De todas formas, yo estaba cumpliendo con mi parte del trato, pues no era culpa mía que tuviésemos ese mínimo contacto cada día que pasaba. Me apenaba ver cómo Matthew intentaba acercarse a mí mientras yo me alejaba con sutilidad, me entristecía no poder corresponderlo y me angustiaba no poder darle una explicación por mi comportamiento.

Intentaba enfrascarme en las lecciones diarias con la señora Duncan. Mi aprendizaje estaba resultando bastante ameno y mis conocimientos se superaban tras cada lección. Había aprendido a escribir párrafos enteros sin cansarme en el intento y, aunque mi caligrafía no fuera perfecta, me alegraba poder juntar letras para formar palabras completas. Estaba deseando escribir mi primera carta para la señora Harris, seguro que se alegraría de tener noticias mías.

Por otra parte, Abraham había conseguido que mi relación con la yegua mejorase. Tormenta ya dejaba que la acariciara y que la peinara; de vez en cuando me llevaba algún relincho por su parte, pero, según me había dicho el muchacho, era porque deseaba más de mi compañía. Me prometí que no podía irme de la mansión hasta cabalgar sobre ella, así que no veía la hora de que se pudiese salir de la finca.

También había intervenido un poco en la relación de Sophie con Abraham; nada del otro mundo, simplemente me aseguraba de que los sentimientos de mi nueva amiga fueran correspondidos. Ambos se amaban, pero ninguno de ellos se atrevía a dar el paso.

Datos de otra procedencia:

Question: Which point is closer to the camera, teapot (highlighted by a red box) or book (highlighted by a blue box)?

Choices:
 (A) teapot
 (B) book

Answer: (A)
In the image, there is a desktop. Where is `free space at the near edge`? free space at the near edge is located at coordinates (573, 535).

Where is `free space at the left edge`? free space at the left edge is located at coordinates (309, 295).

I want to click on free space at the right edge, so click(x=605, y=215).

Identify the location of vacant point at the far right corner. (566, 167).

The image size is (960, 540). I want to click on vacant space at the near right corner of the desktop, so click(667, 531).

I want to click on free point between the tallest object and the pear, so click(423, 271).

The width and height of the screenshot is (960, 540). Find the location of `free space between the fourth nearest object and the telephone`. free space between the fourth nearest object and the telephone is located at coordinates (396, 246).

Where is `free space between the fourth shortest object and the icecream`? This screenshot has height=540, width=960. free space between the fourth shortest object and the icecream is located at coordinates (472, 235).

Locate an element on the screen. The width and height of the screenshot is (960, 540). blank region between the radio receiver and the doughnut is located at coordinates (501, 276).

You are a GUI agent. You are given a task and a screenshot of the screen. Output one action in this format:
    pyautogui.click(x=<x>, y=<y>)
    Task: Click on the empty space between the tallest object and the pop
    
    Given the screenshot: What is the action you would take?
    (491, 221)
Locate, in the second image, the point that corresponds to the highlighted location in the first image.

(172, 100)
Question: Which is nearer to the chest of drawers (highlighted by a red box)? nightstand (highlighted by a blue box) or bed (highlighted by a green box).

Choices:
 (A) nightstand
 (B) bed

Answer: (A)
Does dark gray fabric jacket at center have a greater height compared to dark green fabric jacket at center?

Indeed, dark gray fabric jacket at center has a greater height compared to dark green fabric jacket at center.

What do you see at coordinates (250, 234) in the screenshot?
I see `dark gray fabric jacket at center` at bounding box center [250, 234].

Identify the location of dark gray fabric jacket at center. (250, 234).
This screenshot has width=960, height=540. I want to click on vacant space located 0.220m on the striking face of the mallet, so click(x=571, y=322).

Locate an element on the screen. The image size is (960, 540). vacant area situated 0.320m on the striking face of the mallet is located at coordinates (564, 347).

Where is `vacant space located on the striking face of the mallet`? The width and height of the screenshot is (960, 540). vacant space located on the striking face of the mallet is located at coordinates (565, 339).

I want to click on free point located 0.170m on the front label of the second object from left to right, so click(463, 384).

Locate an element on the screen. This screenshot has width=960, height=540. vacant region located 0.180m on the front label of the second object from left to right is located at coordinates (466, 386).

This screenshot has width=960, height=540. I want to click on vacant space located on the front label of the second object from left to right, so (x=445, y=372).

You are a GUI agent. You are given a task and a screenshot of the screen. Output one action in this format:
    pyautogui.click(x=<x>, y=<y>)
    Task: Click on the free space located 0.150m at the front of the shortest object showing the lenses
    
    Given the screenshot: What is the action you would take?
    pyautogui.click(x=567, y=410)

El miedo al fracaso los echaba para atrás porque, a fin de cuentas, vivían bajo el mismo techo y, si algo salía mal, cargarían con las consecuencias de sus actos haciéndose frente cada día.

La señorita Evans, por su parte, dedicaba sus días a desvivirse por el señor Duncan. Lo esperaba a la salida de su despacho para acompañarlo a comer, se ofrecía para pasar las tardes en su compañía compartiendo una lectura y lo perseguía por los pasillos contándole batallitas de su infancia. Yo, cuando presenciaba esas escenas, reprimía una sonrisita al ver la cara de incomodidad de Matthew; era demasiado educado como para hacerla callar, pero tanto él como yo sabíamos el poco interés que tenía en ella y en todo lo que le contaba.

—¿Qué estás cocinando, Sophie? Huele fantásticamente bien —pregunté, sentada sobre una de las encimeras.

—Un delicioso pastel de cerezas —contestó—. Ni se le ocurra poner un dedo encima —añadió al ver que acercaba mi mano a la comida.

—Solo quería darte el veredicto final. —Me encogí de hombros.

—No se preocupe, que no lo necesito. Estoy bastante segura de mis habilidades culinarias. —Se rio.

—Tenía que intentarlo. —Me reí con ella.

Ayudé a Sophie a recoger la cocina para entretenerme hasta que entrase un poco más la mañana. Había prometido a Abraham que lo visitaría para llevarle el desayuno y así pasar un rato con él. En verdad no sabía qué habría hecho sin aquel muchacho y sin Sophie durante mi estancia, seguramente habría sido consumida por el aburrimiento.

—¿Quieres que le diga algo a Abraham de tu parte? —pregunté con una sonrisa ladeada.

—Nada que no pudiera decirle yo misma, Ella —contestó a la defensiva.

—¿Está todo bien entre vosotros dos?

—Sí.

—¿Estás segura? Porque tu boca dice una cosa y tu expresión otra diferente.

Se giró hacia mí, rendida, y dejó los utensilios de cocina sobre la encimera.

—Ayer prometió venir a buscarme tras mi jornada. Aún sigo esperando a que aparezca —suspiró, molesta.

—Puede que se le complicaran sus tareas, Sophie, no te pongas en lo peor.

—No me gusta que las personas falten a su palabra. Por lo menos podría haber venido esta mañana a disculparse conmigo. Estuve esperándolo durante dos horas, Ella, ¡dos horas!

—Seguro que te lo compensa. —Sonreí.

—Oh, sí. Más le vale, no sabe con quién está tratando. Malditos hombres y su manía de hacernos sufrir.

—Como mujer enamorada das bastante miedo. —Me reí.

La puerta de la cocina se abrió dejando paso a un señor Duncan sonriente.